しかし、日本企業の利益がその日突然増えたわけではない。

反対も同じだ。

SamsungやSK hynixが10%下落したからといって、日本企業の工場や技術力が翌朝10%悪くなるわけではない。

それでも株価は大きく動いてしまう。

私はここに、現在の市場が

「企業の価値を評価する場所」

から、

「巨大な資金がテーマ単位で高速移動する場所」

へ変わりつつある危うさを感じる。


■N+の視点

現在の日本株を理解するためには、もう日経平均だけを見ていてはいけない。

NVIDIAを見る。

Samsungを見る。

SK hynixを見る。

KOSPIを見る。

米国の半導体指数を見る。

日経先物を見る。

そして最後に、

自分が持っている会社の業績を見る。

この順番が必要な時代になったのかもしれない。

ただし、一つだけ忘れてはいけない。

どれほど資金が世界を高速で移動しても、

最終的に株価を支えるのは、

売上であり、利益であり、キャッシュフローである。

SamsungとSK hynixという韓国の2社が上がったから、日本企業の価値まで一日で大きく変わるわけではない。

だからこそ今のような相場では、

「上がったから買う」
「下がったから売る」

ではなく、

「なぜ今、この株が動いているのか」

を考えることが、これまで以上に重要なのだと思う。

AI・半導体という本物の産業革命の上に、レバレッジと短期マネーという巨大な投機が重なっている。

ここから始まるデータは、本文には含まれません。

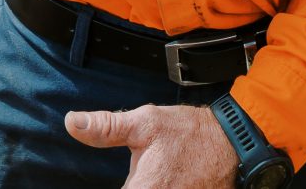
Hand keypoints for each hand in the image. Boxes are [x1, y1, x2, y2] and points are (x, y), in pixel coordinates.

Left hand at [64, 104, 238, 188]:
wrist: (232, 143)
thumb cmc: (189, 133)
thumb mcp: (146, 122)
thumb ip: (107, 128)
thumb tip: (72, 123)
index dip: (123, 183)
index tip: (128, 175)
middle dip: (133, 184)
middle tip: (142, 170)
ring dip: (143, 185)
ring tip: (153, 173)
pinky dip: (158, 188)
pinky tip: (161, 180)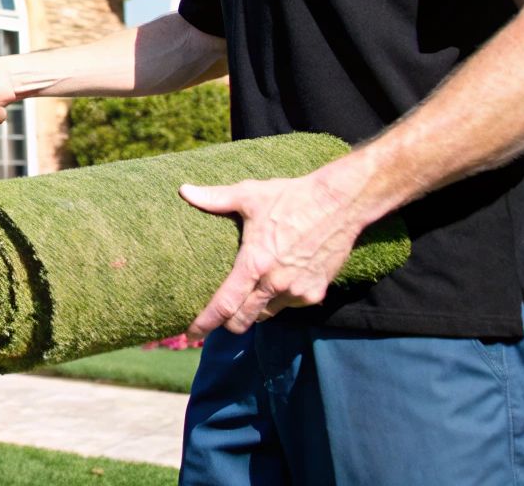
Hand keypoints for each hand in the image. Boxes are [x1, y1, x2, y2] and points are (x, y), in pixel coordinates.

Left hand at [179, 171, 367, 339]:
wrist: (339, 203)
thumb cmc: (291, 197)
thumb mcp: (250, 195)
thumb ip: (215, 198)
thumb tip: (184, 191)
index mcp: (254, 263)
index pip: (224, 305)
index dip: (205, 322)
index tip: (191, 333)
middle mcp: (275, 284)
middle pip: (243, 320)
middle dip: (228, 323)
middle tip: (219, 317)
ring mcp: (297, 292)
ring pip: (267, 314)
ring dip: (255, 310)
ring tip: (248, 297)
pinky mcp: (315, 294)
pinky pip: (289, 306)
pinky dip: (279, 300)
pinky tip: (277, 284)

私は今の市場を、成長相場であると同時に、非常に大きな過熱相場でもあると見ている。

そして過熱相場は、上昇している間は終わらないように見える。

しかし、レバレッジによって上昇した市場ほど、

逆回転するときの速度も速い。

日本の個人投資家が今もっとも警戒すべきなのは、韓国株そのものではなく、

韓国で増幅された「値動き」が、日本市場へ輸入されていることなのかもしれない。